Mumbai Monsoon Relief: Powai Lake Overflows As Heavy Rainfall Ease Water Crisis After BMC’s 10% Cut Amid Low Reservoir Levels | Video

Mumbai Monsoon Relief: Powai Lake Overflows As Heavy Rainfall Ease Water Crisis After BMC’s 10% Cut Amid Low Reservoir Levels | Video

Heavy rainfall over the past two days caused Powai Lake in Mumbai to reach full capacity and overflow at 5.30 a.m. on Wednesday. The inflow also improved levels across the city's seven lakes, raising total storage to 1.03 lakh ML (7.18%). This has eased the water crisis, following BMC’s 10% water cut imposed in May amid low reservoir levels.
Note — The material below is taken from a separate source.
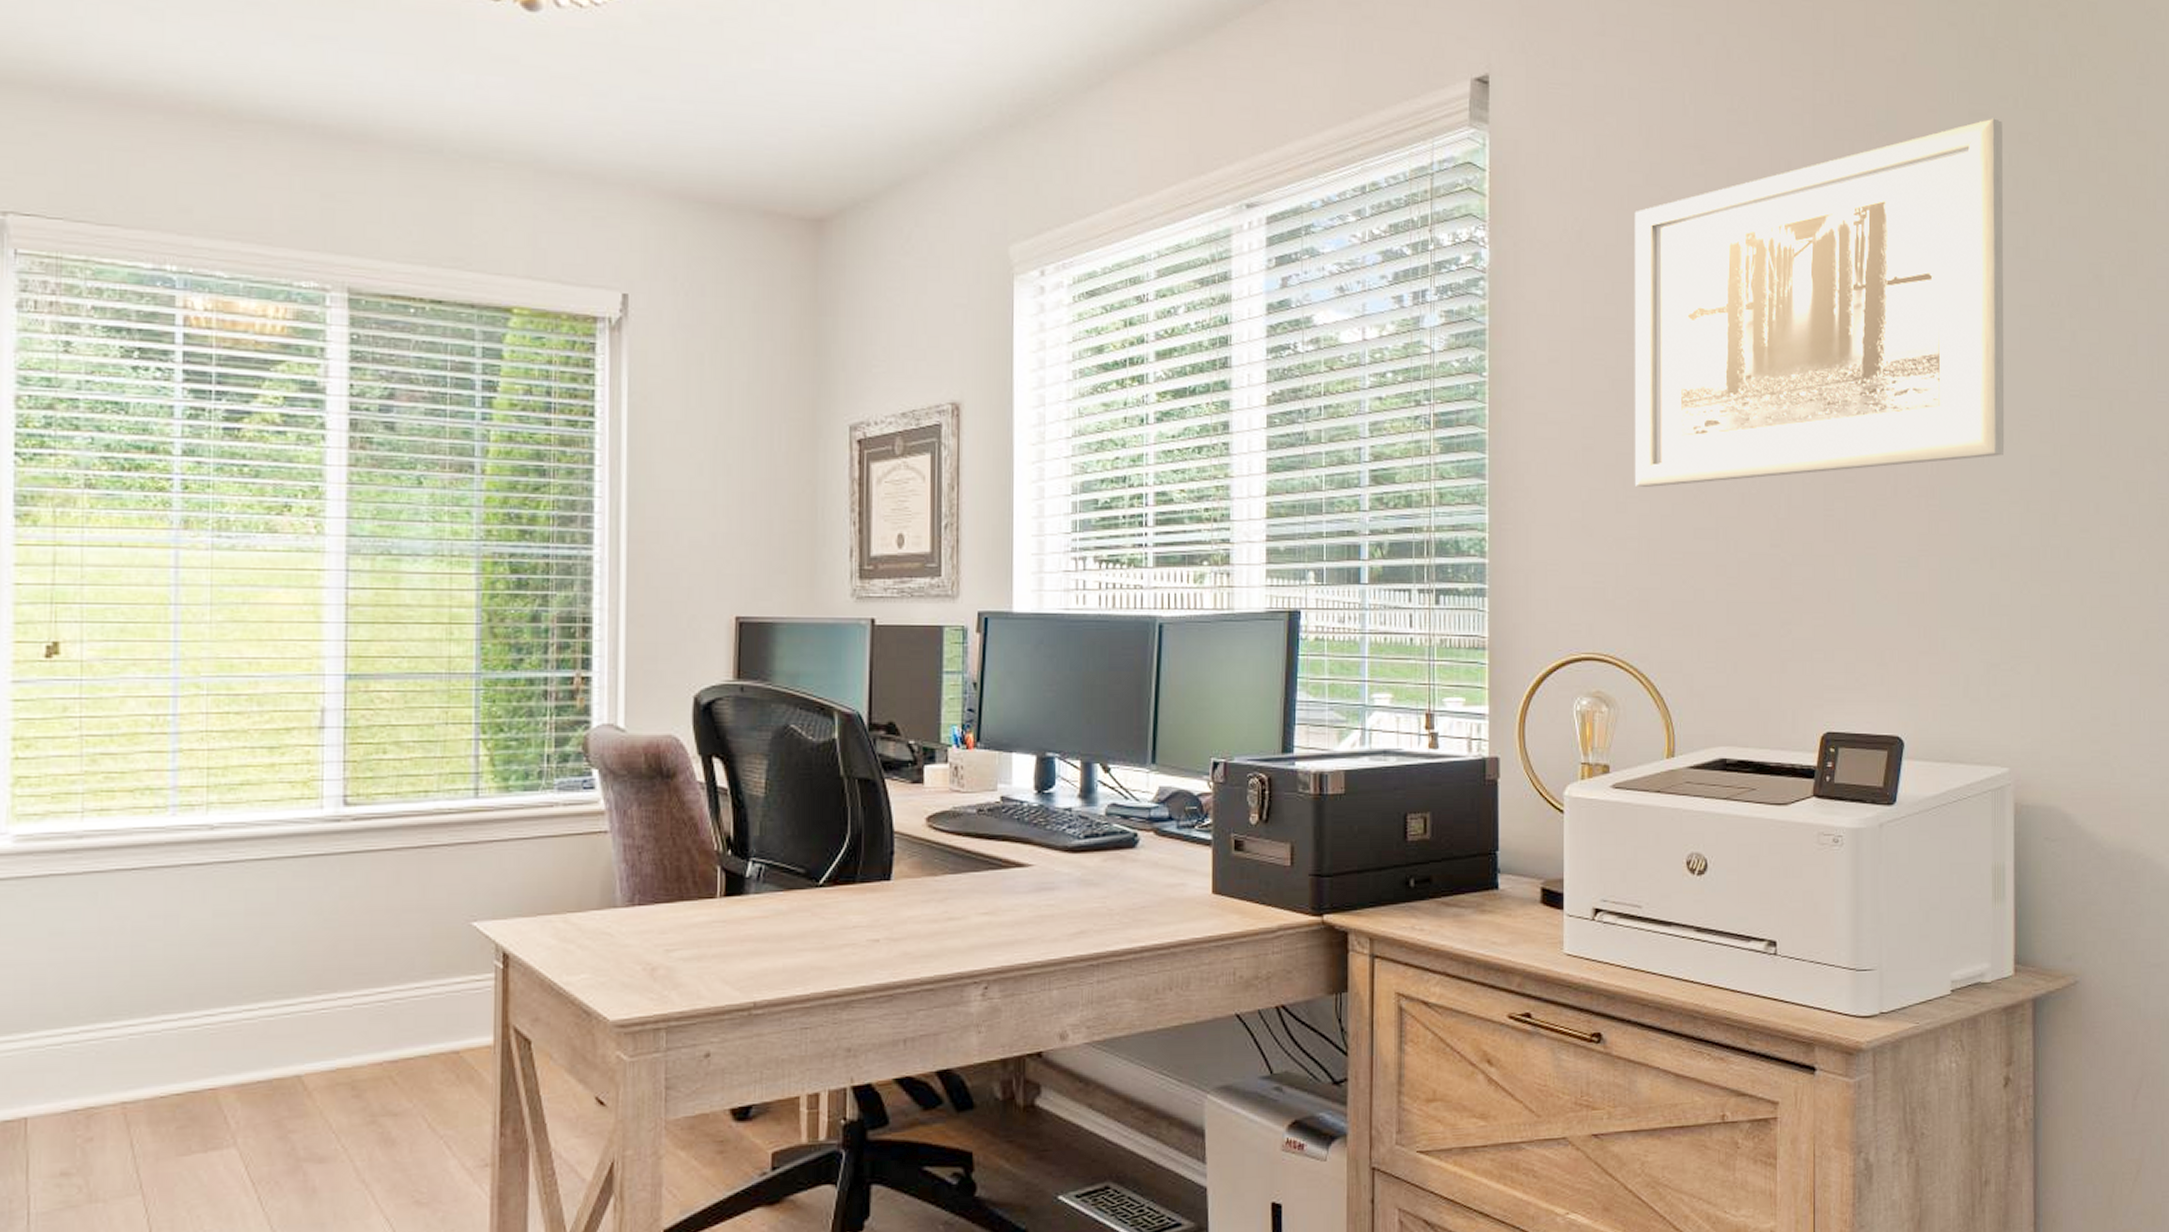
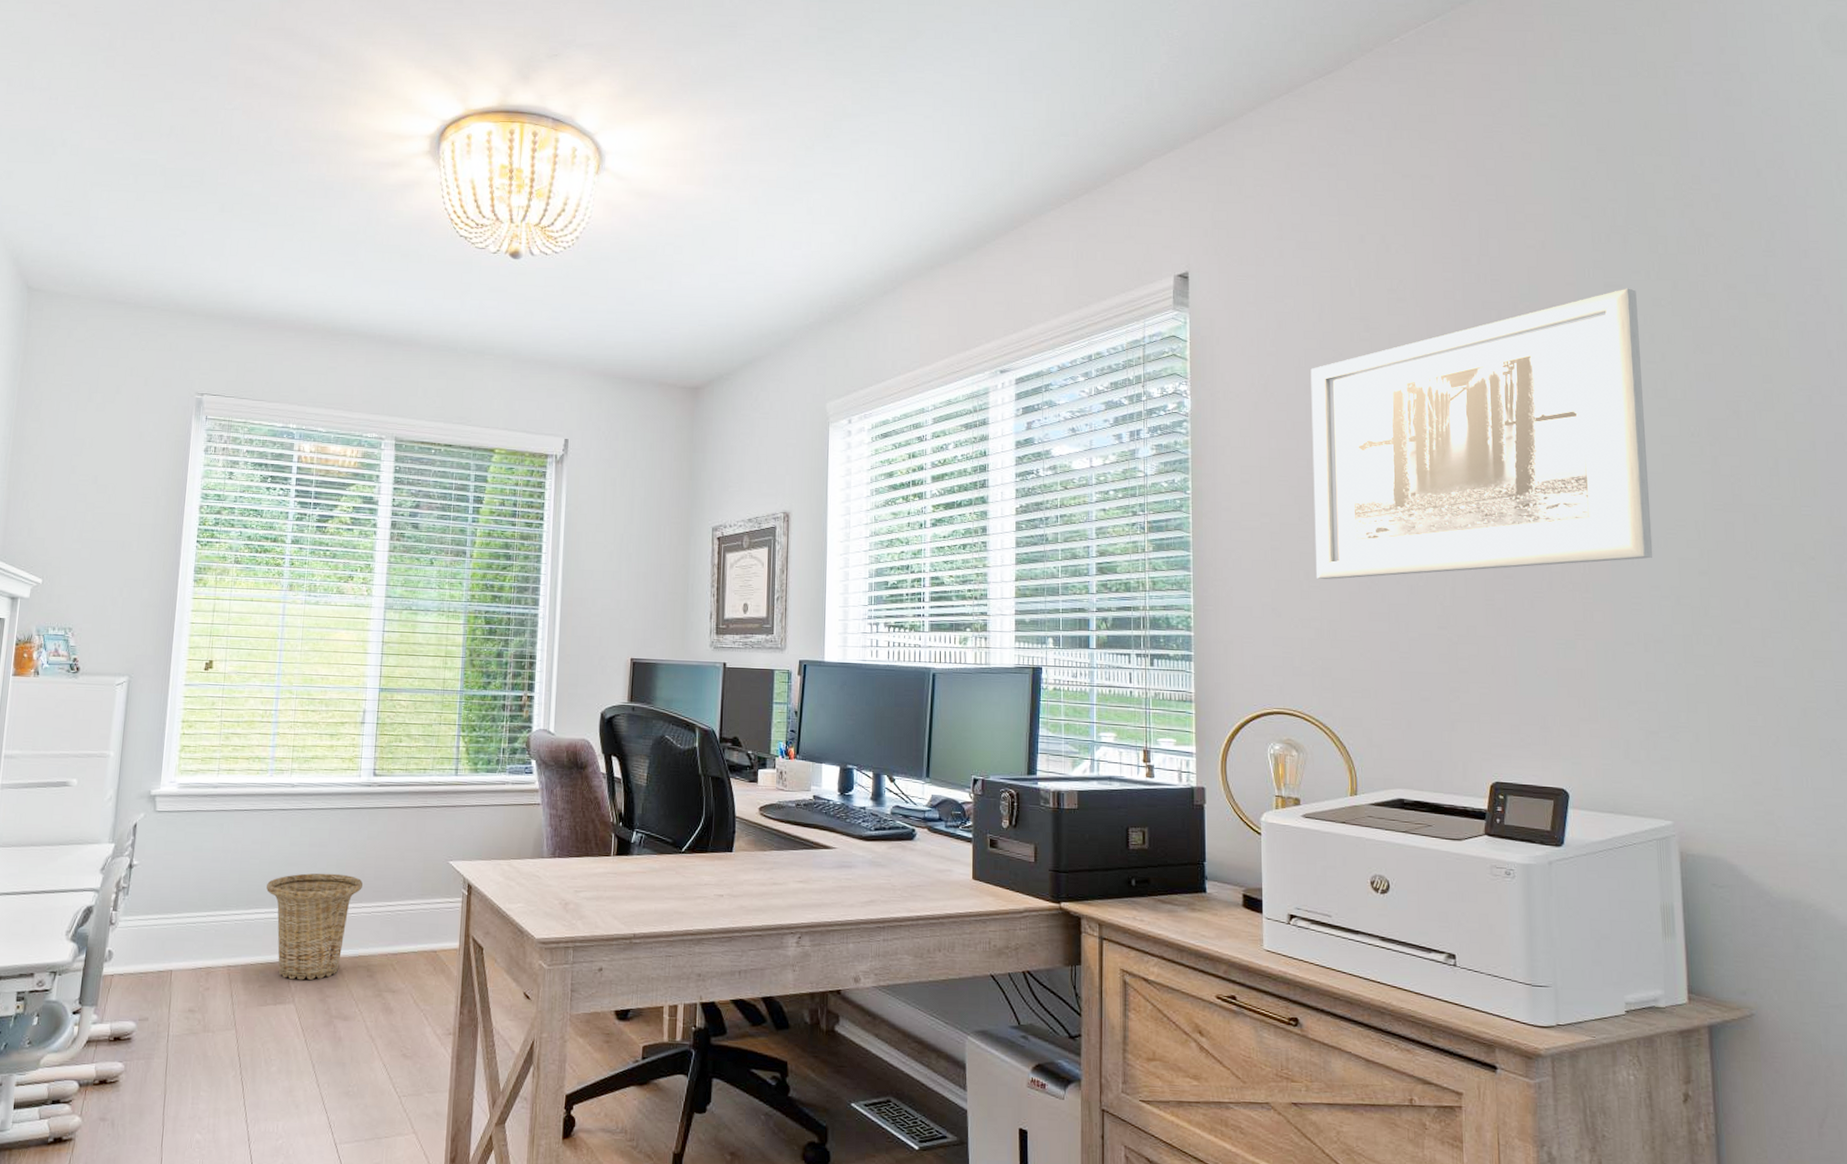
basket: none [178,953,338,1113] -> present [266,873,364,980]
Shefali Parab-PanditUpdated: Wednesday, July 01, 2026, 11:48 AM IST
Mumbai Monsoon Relief: Powai Lake Overflows As Heavy Rainfall Ease Water Crisis After BMC’s 10% Cut Amid Low Reservoir Levels | Video
Mumbai Monsoon Relief: Powai Lake Overflows As Heavy Rainfall Ease Water Crisis After BMC’s 10% Cut Amid Low Reservoir Levels | Video | File pic

Mumbai: Following heavy rainfall over the past two days, Powai Lake, an artificial water body, reached its full storage capacity and began overflowing around 5.30 a.m. on Wednesday. The lake has a storage capacity of 545 crore litres and is used only for industrial and other non-potable purposes, including supplying water to the Aarey Milk Colony, civic officials said.
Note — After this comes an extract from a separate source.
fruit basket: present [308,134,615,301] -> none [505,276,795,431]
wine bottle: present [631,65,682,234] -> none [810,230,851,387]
The overnight downpour also rekindled hopes of easing Mumbai's water crisis, with heavy rainfall across the catchment areas of the city's seven drinking water lakes boosting storage. The fresh inflows added nearly two days' worth of water, taking the total stock to 1.03 lakh million litres (ML), or 7.18% of the lakes combined capacity. The available water is now sufficient to meet the city's drinking water needs until August 20.

The improvement comes after the BMC imposed a 10% water cut across Mumbai and its suburbs from May 15 amid rapidly depleting lake levels. The civic body also suspended water supply to construction sites and swimming pools, froze new water connections and curtailed commercial water consumption. The BMC supplies about 4,100 ML of water daily, while a total storage of 14.47 lakh ML by October 1 is required to comfortably meet the city's annual drinking water demand.